Si la dernière génération de modèles a indéniablement progressé dans la représentation des champs nuageux moyens, elle le doit toutefois pour partie à une compensation d’erreurs portant sur la physique des nuages. C’est du moins ce que rapporte une étude publiée dans la revue Advances in Atmospheric Sciences ce 20 septembre.
Depuis la parution du premier rapport du Groupe d’experts Intergouvernemental sur l’Évolution du Climat (GIEC) en 1990, la principale source d’incertitude dans les modélisations – pour un scénario socio-économique donné – réside dans la réponse des nuages à la perturbation induite par nos émissions de gaz à effet de serre.
Nuages et climat : des interactions multiples et variées
Par leur interaction avec le rayonnement solaire et le flux infrarouge terrestre, les nuages exercent une influence contrastée sur le bilan énergétique de la Terre. Si certains maintiennent le climat plus frais, d’autres participent au contraire à le réchauffer. Estimer la façon dont le changement climatique modifiera l’équilibre entre ces influences demande d’affronter une grande complexité.
En outre, les modèles climatiques ne permettent pas encore de résoudre les échelles spatiales les plus fines nécessaires à une bonne représentation de la physique nuageuse. Faute de mieux, des représentations simplifiées sont donc utilisées. On parle de paramétrisations.
Ces deux difficultés amènent un large éventail de résultats. Certains modèles calculent une amplification du réchauffement par les nuages, d’autres une influence neutre voire stabilisatrice. En résumé, les changements de couverture nuageuse peuvent tout aussi bien amortir les évolutions climatiques que les amplifier. On parle respectivement de rétroaction nuageuse négative et positive.
Une compensation d’erreurs qui assombrit la compréhension physique
Dans ce contexte, la communauté scientifique est particulièrement attentive à la façon dont les générations successives de modèles climatiques représentent les nuages. La dernière d’entre elles, fédérée à travers le sixième projet d’inter-comparaison des modèles couplés (CMIP6), a fait couler beaucoup d’encre. En effet, les modèles CMIP6 montrent une plus grande diversité de réponse des nuages, en particulier au niveau de l’océan Austral.
Il s’agit d’une région clé en raison de l’importante masse d’eau mise en jeu, de son atmosphère relativement pure et du rôle joué par les nuages en phase mixte, c’est-à-dire à la fois composés de gouttelettes d’eau et de particules de glace. Dans une nouvelle étude, un groupe de chercheurs a désormais mis en évidence l’existence de biais compensatoires portant sur la physique sous-jacente.
« Les biais liés aux nuages et aux rayonnements au-dessus de l’océan Austral ont été un problème de longue date dans les dernières générations de modèles climatiques mondiaux », souligne Yuan Wang, auteur principal de l’étude. « Ce travail met l’accent sur la compensation des erreurs dans les propriétés physiques des nuages en dépit d’une amélioration globale dans la simulation du rayonnement au-dessus de l’océan Austral ».

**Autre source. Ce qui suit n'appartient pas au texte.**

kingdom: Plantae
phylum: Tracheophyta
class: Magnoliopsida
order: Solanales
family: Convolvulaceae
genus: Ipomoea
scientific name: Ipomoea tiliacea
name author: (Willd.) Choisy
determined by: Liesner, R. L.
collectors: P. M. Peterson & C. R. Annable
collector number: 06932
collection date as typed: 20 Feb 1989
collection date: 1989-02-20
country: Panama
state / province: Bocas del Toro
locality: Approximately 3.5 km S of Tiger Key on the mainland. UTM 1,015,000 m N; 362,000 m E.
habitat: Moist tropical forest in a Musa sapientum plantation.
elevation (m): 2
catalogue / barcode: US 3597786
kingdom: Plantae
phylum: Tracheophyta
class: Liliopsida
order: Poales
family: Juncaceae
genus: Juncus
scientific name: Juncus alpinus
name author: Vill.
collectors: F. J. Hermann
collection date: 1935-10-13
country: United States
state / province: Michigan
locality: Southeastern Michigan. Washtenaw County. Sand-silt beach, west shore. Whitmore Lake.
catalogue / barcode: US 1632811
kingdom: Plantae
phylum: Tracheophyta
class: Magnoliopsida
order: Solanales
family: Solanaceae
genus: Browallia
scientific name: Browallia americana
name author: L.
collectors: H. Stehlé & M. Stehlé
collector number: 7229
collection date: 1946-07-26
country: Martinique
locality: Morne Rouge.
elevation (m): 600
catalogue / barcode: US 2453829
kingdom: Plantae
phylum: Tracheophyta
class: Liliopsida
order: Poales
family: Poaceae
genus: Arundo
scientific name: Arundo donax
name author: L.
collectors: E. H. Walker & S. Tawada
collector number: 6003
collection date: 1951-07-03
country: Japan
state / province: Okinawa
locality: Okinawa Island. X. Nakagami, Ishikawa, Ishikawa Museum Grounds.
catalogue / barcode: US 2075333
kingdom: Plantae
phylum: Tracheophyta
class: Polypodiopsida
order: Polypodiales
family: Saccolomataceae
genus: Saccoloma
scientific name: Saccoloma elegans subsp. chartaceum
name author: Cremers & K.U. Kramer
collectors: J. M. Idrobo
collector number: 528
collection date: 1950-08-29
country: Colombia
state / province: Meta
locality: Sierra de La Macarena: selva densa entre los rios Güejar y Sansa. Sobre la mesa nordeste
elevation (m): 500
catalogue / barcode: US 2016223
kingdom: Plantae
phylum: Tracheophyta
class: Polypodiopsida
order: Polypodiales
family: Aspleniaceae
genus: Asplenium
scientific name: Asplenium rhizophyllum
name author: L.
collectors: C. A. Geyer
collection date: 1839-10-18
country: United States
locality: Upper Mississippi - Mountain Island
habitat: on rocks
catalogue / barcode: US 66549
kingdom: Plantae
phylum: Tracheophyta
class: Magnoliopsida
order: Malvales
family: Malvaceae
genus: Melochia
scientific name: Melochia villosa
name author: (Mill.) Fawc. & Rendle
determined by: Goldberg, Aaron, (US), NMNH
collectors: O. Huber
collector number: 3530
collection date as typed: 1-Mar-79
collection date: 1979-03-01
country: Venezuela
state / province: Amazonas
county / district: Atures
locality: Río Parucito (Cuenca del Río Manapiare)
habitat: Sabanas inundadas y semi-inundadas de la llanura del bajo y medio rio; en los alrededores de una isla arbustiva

En somme, les progrès effectués sur la simulation des champs nuageux moyens résultent en partie d’une compensation d’erreurs. Pour ces raisons, toute évaluation reposant sur les propriétés physiques, comme la sensibilité climatique qui concrétise la quantité de réchauffement associée à un doublement de la teneur de l’atmosphère en CO2, montre un spectre de valeurs plus large. Ainsi, malgré un climat moyen plus réaliste, l’incertitude est augmentée.
« Nos futurs travaux viseront à identifier les paramétrisations responsables de ces biais », rapporte le chercheur. « J’espère que nous pourrons travailler en étroite collaboration avec les développeurs de modèles pour les résoudre. Après tout, le but ultime de toute étude d’évaluation de modèle est d’aider à améliorer ces modèles ».